Tibia and fibula, proximal: intraarticular bicondylar fracture, no metadiaphyseal involvement—41-C3
Case description
A 44-year-old man injured his right leg in a car accident sustaining a closed fracture of the proximal tibia ( Fig 19.4-1, Fig 19.4-2 ). There were no associated injuries and the neurovascular status was normal. Significant swelling around the knee joint and proximal tibia was evident (see Fig 19.4-3 ). Initial management was with a bridging external fixator. It took 2 weeks until the soft tissue settled down which was verified by the presence of a wrinkle sign.
Indication for MIPO
Operative treatment was mandatory to restore the anatomy of the articular surface and intramedullary nailing was excluded due to the fracture anatomy.
A MIPO procedure was indicated using a small plate on the medial side to restore the medial column which could then be used as a reference for reconstructing the comminuted lateral condyle.
A bridging external fixator was applied because of the high-energy fracture pattern and the swelling was present both on physical examination and CT scan.
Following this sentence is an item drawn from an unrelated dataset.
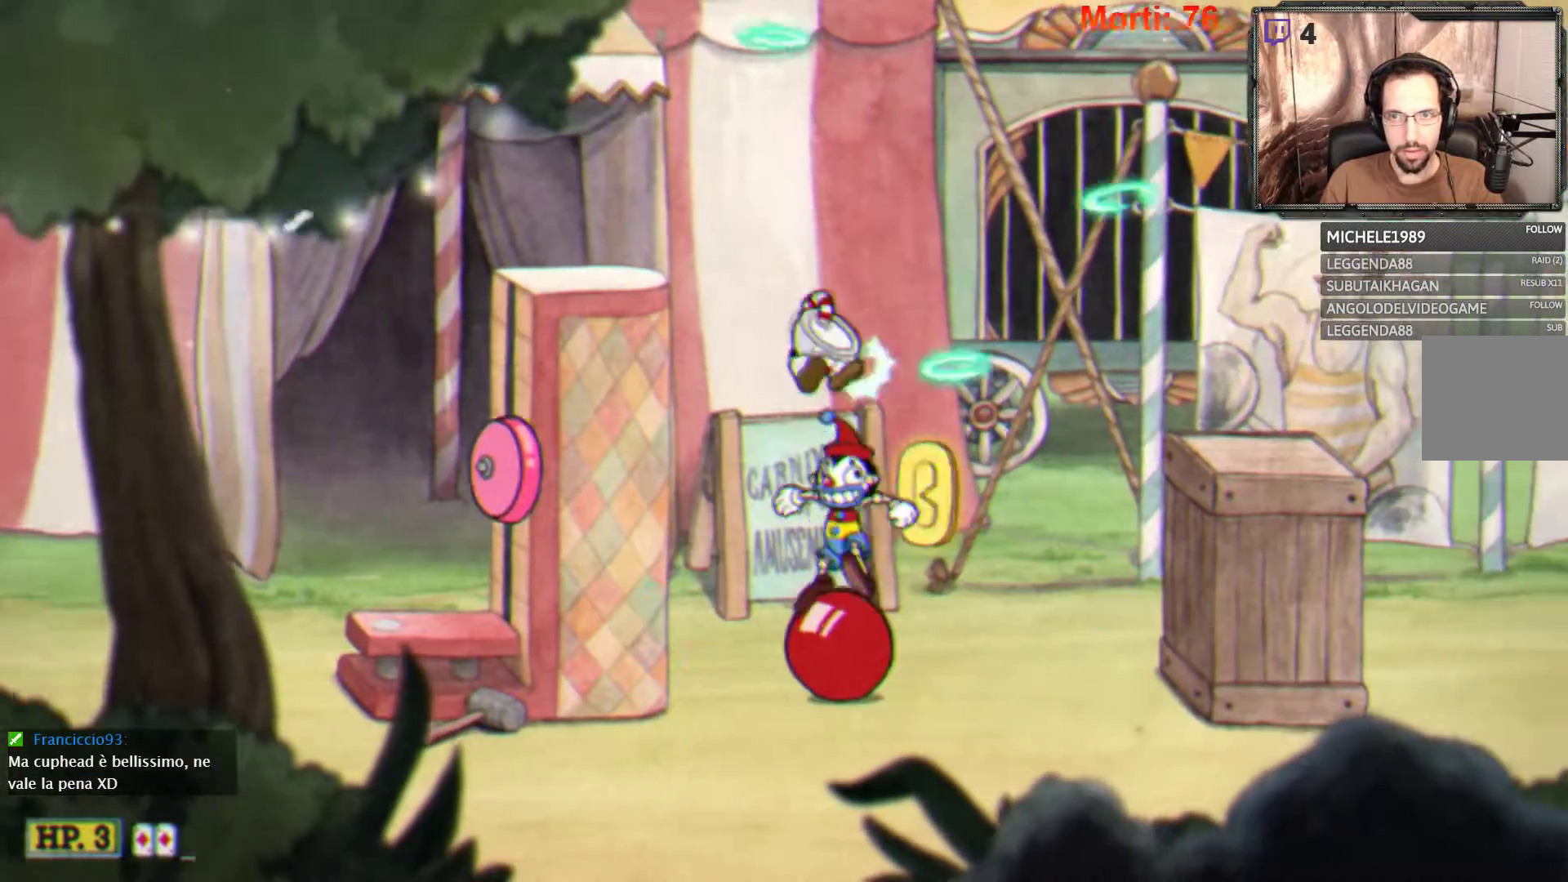
{"buttons": ["L2"], "left_stick": "up-right", "right_stick": "center", "events": [[233, "A", "up"]]}
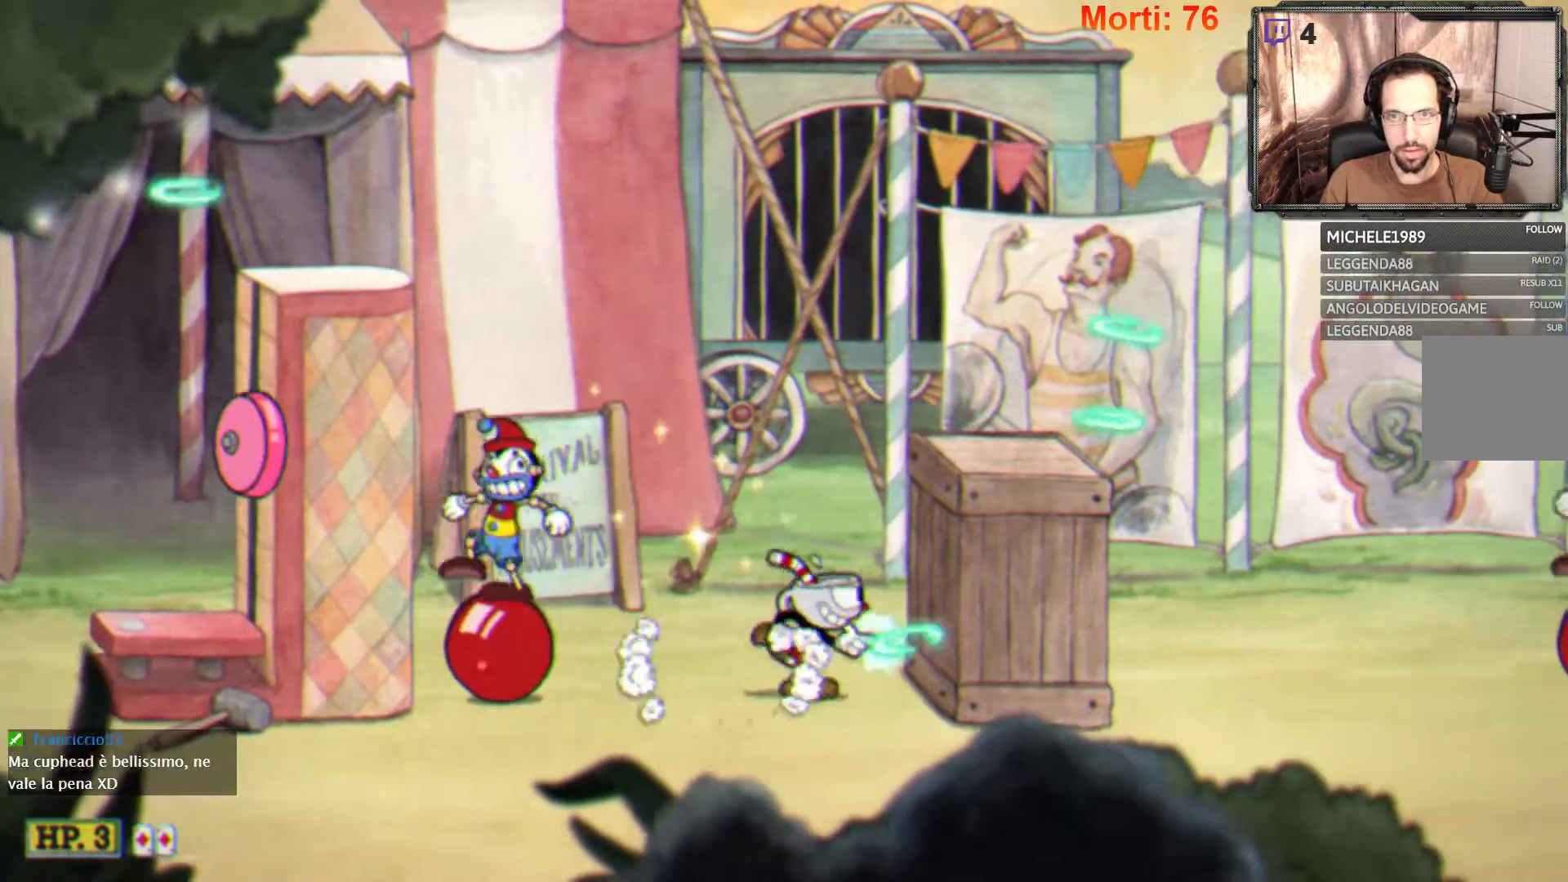
{"buttons": ["L2"], "left_stick": "center", "right_stick": "center", "events": [[67, "A", "down"], [333, "A", "up"], [500, "left_stick", "center"]]}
A simple one-plane monofixator was placed in the sagittal plane. Because two incisions would be needed to carry out medial plating and a tension band plating for the tuberosity fragment, the sites of pin insertion were carefully planned to avoid violating the sites of definitive fixation. The knee joint was kept in almost full extension to avoid flexion contracture ( Fig 19.4-4 ).
Usually swelling reaches its peak 2–3 days after injury. The location and nature of the fracture blisters were carefully assessed and documented. The skin under the blisters filled with dark fluid is more likely to be necrotic than those containing clear fluid ( Fig 19.1-5 ). The blisters were aspirated and the collapsed epithelium was used as a biological dressing.
Preoperative planning
Medial plateau reduction: direct exposure and reduction of the medial plateau fragment through a straight incision along the posteromedial aspect of the proximal tibia using a one-third tubular plate or T-plate 3.5.
Tension band plating of the tuberosity fragment to enhance stability of the construct.
Lateral plateau reconstruction: submeniscal approach via standard anterolateral incision for access to allow elevation of the depressed articular fragments. The elevated fragments are supported with a raft of subchondral K-wires.
Buttressing of the split fragment with precontoured locking plate 3.5 with multiple articular supporting screws.